Our study can be viewed as demonstrating the efficacy of early ART since there was selection by treating clinicians for patients that were likely to be “good” clinical trial candidates. We have no way to know how much “pre-screening” of patients occurred but treating clinicians were instructed to use “best clinical judgment” in selecting patients for the study. Although there was likely some “pre-selection” of patients, this is no different than any other randomized clinical trial and since there were 40 participating sites across a wide spectrum of clinical settings in the US (and South Africa) we feel the study results are fairly generalizable. Studies of the effectiveness of this strategy in other populations who might be less-ideal clinical trial candidates -like injection drug users - may be required to further generalize our findings but even more challenging to conduct.
We would be cautious to generalize these results to resource-limited countries, even though patients in those countries are accessing ART with advanced AIDS and with some of these same OIs and BIs as seen in our study. None-the–less, it is reassuring that the results favoring early ART seem to be consistent across a variety of clinical categories ()
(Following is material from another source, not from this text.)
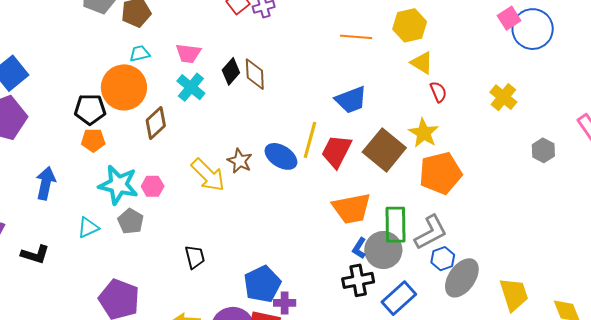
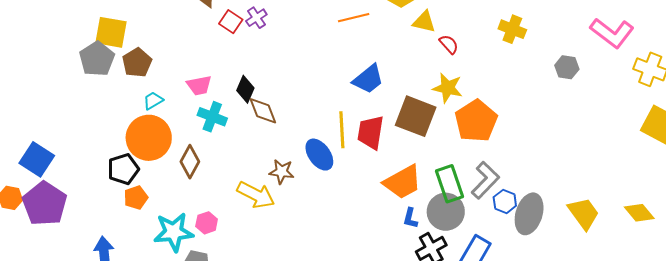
brown diamond: (255, 74) -> (263, 111), moved
blue ellipse: (281, 156) -> (319, 155), turned 40
blue L-shape: (359, 248) -> (410, 218), moved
On the basis of these results, and although logistically challenging, we recommend that ART be started early in the setting of acute AIDS-related OIs if there are no major contraindications to doing so. Waiting to complete OI treatment before initiating ART appears to be associated with a higher risk of AIDS-related disease progression and/or death without any significant benefit in terms of safety or virological response. Initiation of ART in the setting of an acute AIDS-related OI will require a multi-disciplinary team approach with expertise in ART management to be sure that care for these critical ill patients is well-coordinated and effective. Although there are many potential clinical challenges in initiating ART early in patients with acute AIDS-related opportunistic infections the potential benefits to such patients appears to be substantial.